## Provided text
----

Increasing the yield during production affords a further cost
advantage of the light module according to various embodiments.
[0108] Generic light modules in accordance with the prior art often
have a high temperature dependence. In various embodiments, the
light emission of the light sources 1, 2, 3 can be
temperature-dependent. Indeed, the conversion of the wavelength
conversion element 4 can also be temperature-dependent. Therefore,
a temperature-dictated shift in the light color or the color locus
of the emitted light results.
[0109] The light emission of the light sources 1, 2, 3 and/or the
conversion of the wavelength conversion element 4 can shift on
account of aging. The present light module 9 enables subsequent
adaptation of the light color or the color locus. This enables a
specification in line with light emission over the entire lifetime
of the light module 9.

----

[Transcribed page contents]
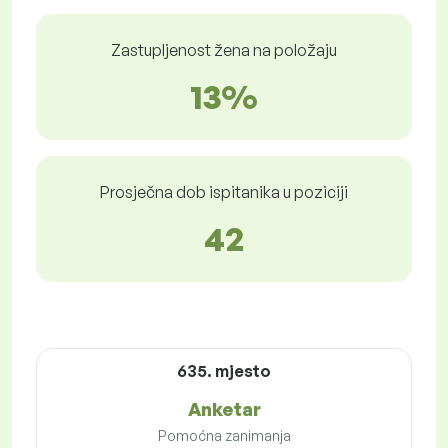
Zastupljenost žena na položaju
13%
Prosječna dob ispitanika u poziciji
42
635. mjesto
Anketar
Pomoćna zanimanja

----

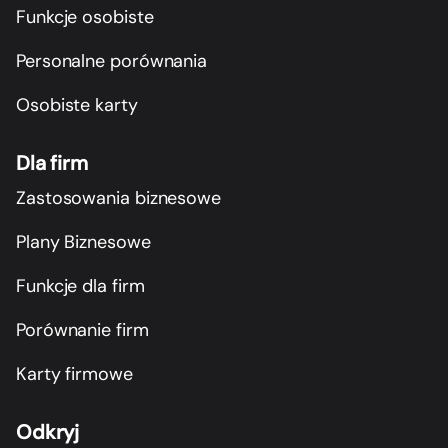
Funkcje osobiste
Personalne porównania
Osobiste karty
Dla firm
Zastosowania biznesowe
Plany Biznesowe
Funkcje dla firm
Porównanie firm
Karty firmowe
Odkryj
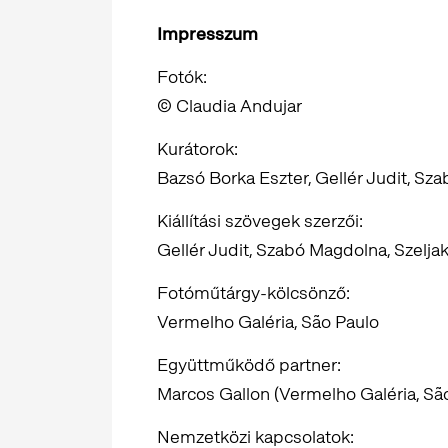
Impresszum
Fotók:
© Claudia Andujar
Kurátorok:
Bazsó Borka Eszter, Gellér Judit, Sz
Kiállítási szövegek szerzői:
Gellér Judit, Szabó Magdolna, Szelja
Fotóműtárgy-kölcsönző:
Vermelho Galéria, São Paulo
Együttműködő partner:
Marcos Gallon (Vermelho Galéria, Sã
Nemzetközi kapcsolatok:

----

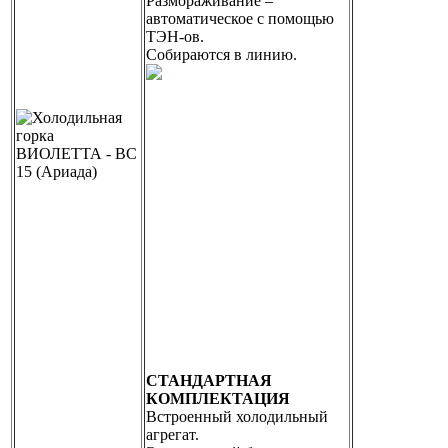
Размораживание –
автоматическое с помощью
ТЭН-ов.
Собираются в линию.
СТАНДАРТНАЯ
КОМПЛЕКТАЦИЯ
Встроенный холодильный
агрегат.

----

## Tasks to complete
1. Copy the passage of the light module excerpt from "Increasing the yield" up to and including "emitted light results.", word for word.
2. In the records, write out unchanged every line from the one with "Zastupljenost žena na položaju" up to and including the one with "Pomoćna zanimanja".

## Results of the tasks
1.
Increasing the yield during production affords a further cost
advantage of the light module according to various embodiments.
[0108] Generic light modules in accordance with the prior art often
have a high temperature dependence. In various embodiments, the
light emission of the light sources 1, 2, 3 can be
temperature-dependent. Indeed, the conversion of the wavelength
conversion element 4 can also be temperature-dependent. Therefore,
a temperature-dictated shift in the light color or the color locus
of the emitted light results.

2.
Zastupljenost žena na položaju
13%
Prosječna dob ispitanika u poziciji
42
635. mjesto
Anketar
Pomoćna zanimanja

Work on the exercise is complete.